Trotzdem wehrt sich die nordrhein-westfälische Landesregierung gegen Grenzkontrollen zu Belgien und den Niederlanden. Auch in Niedersachsen bleiben die Grenzübergänge zu Holland offen. Nordrhein-Westfalens Ministerpräsident Armin Laschet erklärte, dass die Menschen in der „Euregio-Region“ über Grenzen hinweg lebten. Eine Europa-Region ist auch die „Euregio-Bodensee“, bestehend aus Vorarlberg, Liechtenstein, einigen Schweizer Kantonen und deutschen Landkreisen. Die betroffenen Bundesländer Baden-Württemberg und Bayern kontrollieren aber weiter. Auch die übrigen Mitglieder der „Euregio“ haben ihre Grenzen wieder hochgezogen.
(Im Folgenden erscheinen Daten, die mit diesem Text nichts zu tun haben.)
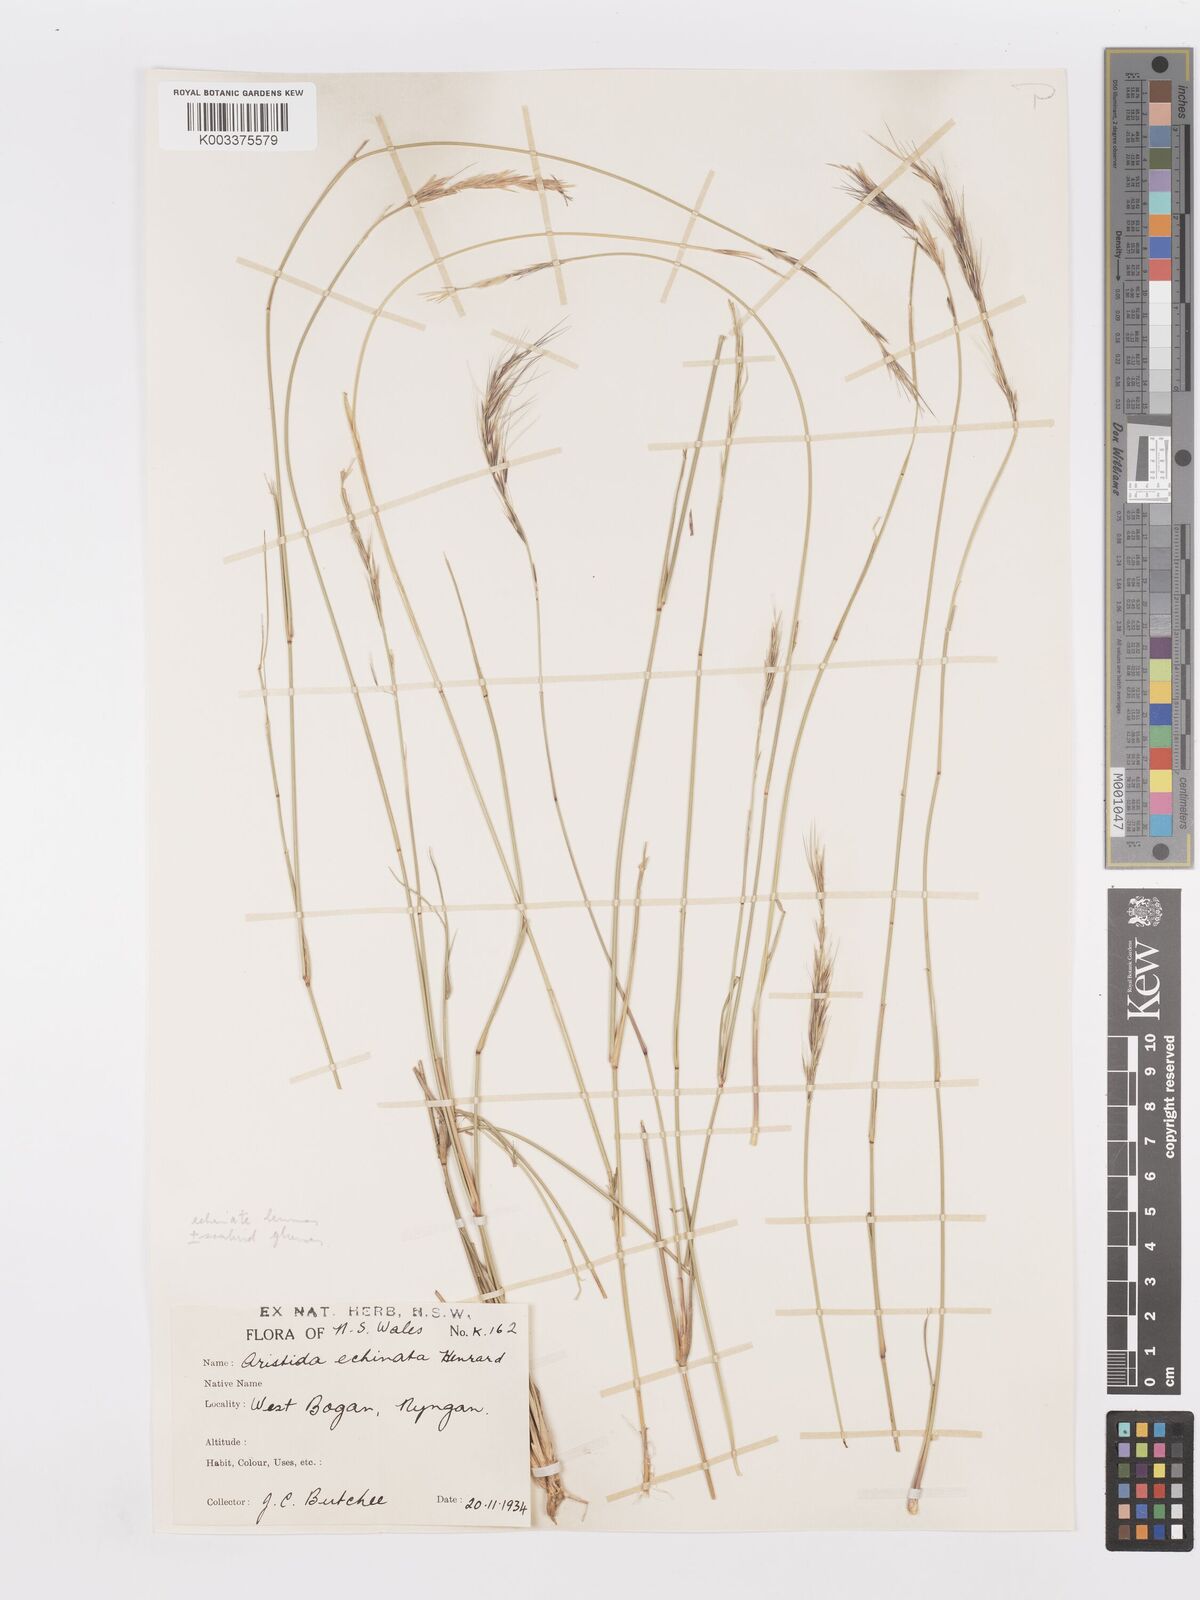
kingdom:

In Rheinland-Pfalz regt sich bereits Widerstand. Ministerpräsidentin Malu Dreyer will das Gespräch mit Seehofer suchen, um über die Kontrollen an der Grenze zu Luxemburg zu sprechen. Für die österreichische Grenze gibt es keine solchen Signale. Bayerns Ministerpräsident Markus Söder hält an den Kontrollen fest.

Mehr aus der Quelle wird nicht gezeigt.